=== Exercise description ===
Where in the data below does the word "evenodd" appear? Copy each line that holds it.

=== Data in this exercise ===
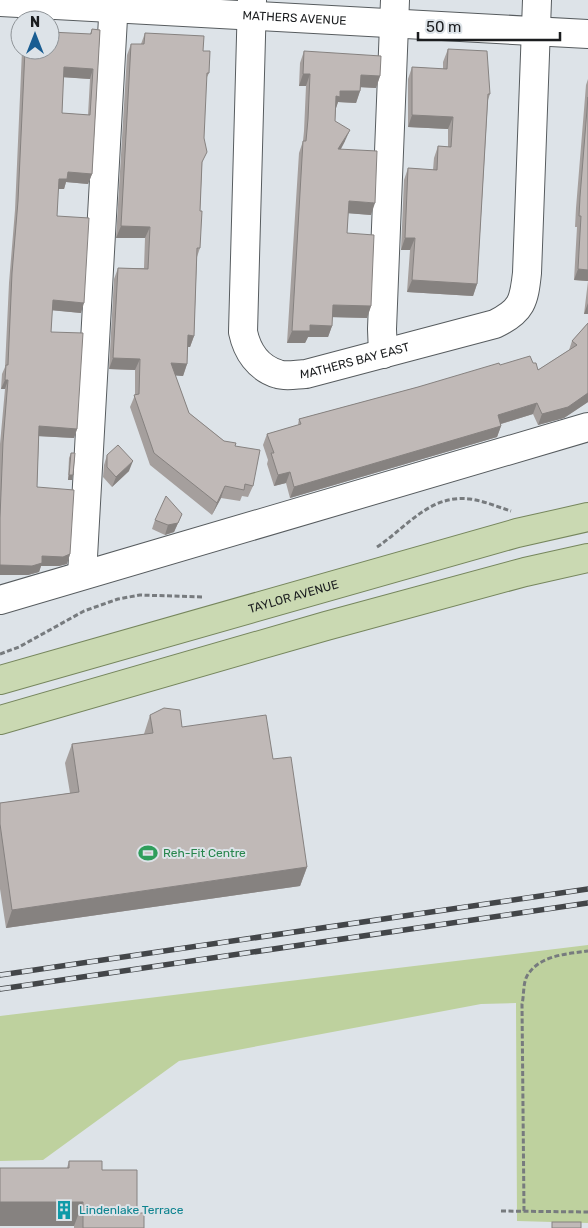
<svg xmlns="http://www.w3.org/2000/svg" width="588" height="1228" viewBox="0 0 588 1228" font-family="Rubik,sans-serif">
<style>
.green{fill:#bed19e}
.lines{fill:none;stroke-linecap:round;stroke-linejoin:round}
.minor-casing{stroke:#575c5f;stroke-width:30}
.major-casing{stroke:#76865d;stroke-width:30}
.path{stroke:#777b7e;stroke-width:3;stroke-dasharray:5 2.5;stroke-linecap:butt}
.minor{stroke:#fff;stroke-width:28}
.major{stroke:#cad9b2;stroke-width:28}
.rail-casing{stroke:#434649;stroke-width:5.5}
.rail{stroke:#dde3e8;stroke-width:4;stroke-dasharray:11;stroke-linecap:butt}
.wall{fill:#a59f9d;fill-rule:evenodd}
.shaded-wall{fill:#868280}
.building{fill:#c0b9b7;stroke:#868280;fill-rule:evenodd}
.labels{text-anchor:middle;stroke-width:4;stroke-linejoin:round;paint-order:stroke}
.street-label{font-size:12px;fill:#1b1d1f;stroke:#dde3e8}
.leisure-label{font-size:12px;fill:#27864d;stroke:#dde3e8;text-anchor:start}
.culture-label{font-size:12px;fill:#0d838f;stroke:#dde3e8;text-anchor:start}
</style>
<rect width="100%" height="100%" fill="#dde3e8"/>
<path class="green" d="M588,945V1223L517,1221L516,1003L481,1004L179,1061L43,1160L0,1161V1016Z"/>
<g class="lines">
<g class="minor-casing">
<g id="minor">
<path id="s1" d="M252,0L243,332C247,351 258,368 278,374C286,377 298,374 306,374L495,324C522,311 524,301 527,273L537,0"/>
<path id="s2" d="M0,2L588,34"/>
<path d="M383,354L382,329L395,0"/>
<path d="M82,575L114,0"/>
<path d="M0,600L588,427"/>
</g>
</g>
<g class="major-casing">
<g id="major">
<path id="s3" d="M0,680L517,533L588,517"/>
<path d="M0,720L326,626L525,572L588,558"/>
</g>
</g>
<g class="path">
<path d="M377,547C407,527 430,494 470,499C484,501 498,507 511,511"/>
<path d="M0,654L19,647L84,611L118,599L140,595L204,597"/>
<path d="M501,1211L588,1212"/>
<path d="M524,1211L522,1004C524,996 523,983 527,976C539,955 567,954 588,951"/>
</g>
<use href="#minor" class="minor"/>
<use href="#major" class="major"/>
<g class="rail-casing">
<g id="rail">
<path d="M0,975L588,889"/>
<path d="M0,989L588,903"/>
</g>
</g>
<use href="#rail" class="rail"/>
</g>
<g class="wall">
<path d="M92,29L100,30L92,174L88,184L66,182L64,189H58L57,216L81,313L52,310L51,332L77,429L74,438L39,436L37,487L70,554L67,564L59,566H41L39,572L28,575H0V444L5,389H1L2,374L5,367L9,283L15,210L22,50H50L90,34ZM63,77L90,79L88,115L62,113Z"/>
<path d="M145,33L203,51L209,73L206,79L200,211V248L197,257L194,336L190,347H188L187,364L183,376L175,375L189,413L224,441L235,446L253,486L248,497L242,496L240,501L221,498L212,515L150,465L130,407L135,395V370L109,369L114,279L118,268H144L145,238H116L127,55L131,44H141Z"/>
<path d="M448,49L490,94L488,100L477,284L473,296L407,292L410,250H401L404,180L408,168L433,170L434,158L438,146L448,147V129L408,127V79L412,67L443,69V62Z"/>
<path d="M304,51L380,76L376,88L361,87L360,91L356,103L338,102L336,108L335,121L345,141L341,149L371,215L348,213L347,233L371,306L367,318L332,317V326L328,337H308L305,343H287L299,153L303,141L304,131L306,86H299L300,63Z"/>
<path d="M588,79V314H584L588,281L574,280L577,227H575L576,208L586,85Z"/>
<path d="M588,323V402L564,418L538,425L533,414L501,424V426L497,437L290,498L286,483L274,486L267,464L268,460L263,445L267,434L298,425L299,419L500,365L533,363L538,370L569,350L572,341Z"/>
<path d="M71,453L72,480H68L69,458Z"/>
<path d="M107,455L129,471L112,487L103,477L104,465Z"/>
<path d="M155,520L178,523L174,532L165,535L152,529Z"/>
<path d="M150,715L182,727L273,759L307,867L300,886L6,928L0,889V803L70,793L65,763L72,744L144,734Z"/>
<path d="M69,1161L102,1170L137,1213L144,1228H74V1226H0L67,1168Z"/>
</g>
<g class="shaded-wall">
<path d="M64,67L93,69L90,79L60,77Z"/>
<path d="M303,74H310L306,86H299Z"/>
<path d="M361,75L380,76L376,88L357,87Z"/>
<path d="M340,91H360L356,103L338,102L336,108V96Z"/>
<path d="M412,115L453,117L448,129L408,127Z"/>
<path d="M350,130L345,141L334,161L338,149Z"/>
<path d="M68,172L92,174L88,184L66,182L64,189H56L59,179Z"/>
<path d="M349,201L375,203L371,215L345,213Z"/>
<path d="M121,226L150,227L145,238H116Z"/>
<path d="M405,238H415L410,250H401Z"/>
<path d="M578,269L588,270V281L574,280Z"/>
<path d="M412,280L477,284L473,296L407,292Z"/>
<path d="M53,300L84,303L81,313L49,310Z"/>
<path d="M588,303V314H584Z"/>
<path d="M333,305L371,306L367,318L328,317Z"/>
<path d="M310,325L332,326L328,337H308L305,343H287L292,331Z"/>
<path d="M188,335L194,336L190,347H184Z"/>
<path d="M113,358L140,359L135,370L109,369Z"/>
<path d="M171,363L187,364L183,376L167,375Z"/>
<path d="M5,380H8L5,389H1Z"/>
<path d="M588,393V402L564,418L538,425L542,414Z"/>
<path d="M537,403L533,414L494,426L498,415Z"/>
<path d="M39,426L77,429L74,438L36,436Z"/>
<path d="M501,426L497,437L290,498L294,487Z"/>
<path d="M133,461L129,471L112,487L116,477Z"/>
<path d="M290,472L286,483L274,486L278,475Z"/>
<path d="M69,475H73L72,480H68Z"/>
<path d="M225,486L221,498L212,515L217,503Z"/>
<path d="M182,514L174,532L165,535L168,525Z"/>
<path d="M70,554L67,564L59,566H41L39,572L28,575H0V565L42,556Z"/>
<path d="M307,867L300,886L6,928L12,910Z"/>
<path d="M0,1202H83L74,1226H0Z"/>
</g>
<g class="building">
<path d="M92,29L100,30L92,174L68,172L67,179H59L57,216L89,218L84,303L53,300L51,332L83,333L77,429L39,426L37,487L74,490L70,554L63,557L42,556V563L32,566L0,565V518L3,442L8,380H5L6,365H8L12,273L18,201L25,50H50V32L91,34ZM64,67L93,69L90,115L62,113Z"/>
<path d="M145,33L204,36L203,51H210L209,73H207L204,138L207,152L202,162L200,211H202L200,248H197L194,336L188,335L187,364L171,363L189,413L224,441L236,443L235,446L260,450L253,486L245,484L244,490L225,486L217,503L154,453L134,395L139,394L140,359L113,358L118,268L148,269L150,227L121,226L131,44H144Z"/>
<path d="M448,49L487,51L490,94H488L477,284L412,280L415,238H405L408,168L437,170L438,146L451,147L453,117L412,115V67L447,69Z"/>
<path d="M304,51L381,56L380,76L361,75L360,91H340V97L336,96L335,121L350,130L338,149L377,151L375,203L349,201L347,233L374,235L371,306L333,305L332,326L310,325V331H292L303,141H306L308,119L310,74H303Z"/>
<path d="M588,97V270L578,269L581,216H579L580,197Z"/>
<path d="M588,323V393L568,407L542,414L537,403L498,415L501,426L294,487L290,472L278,475L271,453H274L267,434L301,424L299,419L418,387L499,363L500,365L530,356L533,363H536L538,370L577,345L572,341Z"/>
<path d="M118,445L133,461L116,477L107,467V455Z"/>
<path d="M71,453H75L73,475H69Z"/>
<path d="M166,496L182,514L178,523L168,525L155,520Z"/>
<path d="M164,708L180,710L182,727L266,715L273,759L291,757L307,867L12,910L0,824V803L79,792L72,744L153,733L150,715Z"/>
<path d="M69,1161H102V1170H137V1213H144V1228H83V1202H0V1168H69Z"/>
<rect x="552" y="1222" width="29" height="6"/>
</g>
<defs>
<g id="stadium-bare" transform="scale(1.5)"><path d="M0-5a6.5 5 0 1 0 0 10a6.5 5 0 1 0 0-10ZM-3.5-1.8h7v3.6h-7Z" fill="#2e9e5b" stroke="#dde3e8" stroke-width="2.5" paint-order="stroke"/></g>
<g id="building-bare" transform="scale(1.5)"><path d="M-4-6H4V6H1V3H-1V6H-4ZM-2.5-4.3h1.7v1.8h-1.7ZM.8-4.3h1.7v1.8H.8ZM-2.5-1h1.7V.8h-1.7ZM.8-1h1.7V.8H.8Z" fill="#0f9aa8" stroke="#dde3e8" stroke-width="2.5" paint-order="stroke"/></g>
</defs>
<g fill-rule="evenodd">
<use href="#stadium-bare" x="148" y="853"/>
<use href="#building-bare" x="64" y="1210"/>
</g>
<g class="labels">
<g class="street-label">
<text dy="4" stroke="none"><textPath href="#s2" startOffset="295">MATHERS AVENUE</textPath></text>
<text dy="4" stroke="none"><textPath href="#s1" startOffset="468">MATHERS BAY EAST</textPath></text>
<text dy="4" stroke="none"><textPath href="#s3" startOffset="305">TAYLOR AVENUE</textPath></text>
</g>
<g class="leisure-label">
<text x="163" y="857">Reh-Fit Centre</text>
</g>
<g class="culture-label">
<text x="79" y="1214">Lindenlake Terrace</text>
</g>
</g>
<g transform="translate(35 35)"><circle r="24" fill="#dde3e8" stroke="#8f9498"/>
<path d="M0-4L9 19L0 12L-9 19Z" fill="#195d92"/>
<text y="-8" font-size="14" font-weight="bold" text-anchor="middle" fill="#1b1d1f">N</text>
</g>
<path d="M418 32v8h142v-8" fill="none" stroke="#1b1d1f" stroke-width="2.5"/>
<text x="426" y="32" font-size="15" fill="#1b1d1f" stroke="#dde3e8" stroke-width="4" paint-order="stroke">50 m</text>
</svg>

=== Solution ===
.wall{fill:#a59f9d;fill-rule:evenodd}
.building{fill:#c0b9b7;stroke:#868280;fill-rule:evenodd}
<g fill-rule="evenodd">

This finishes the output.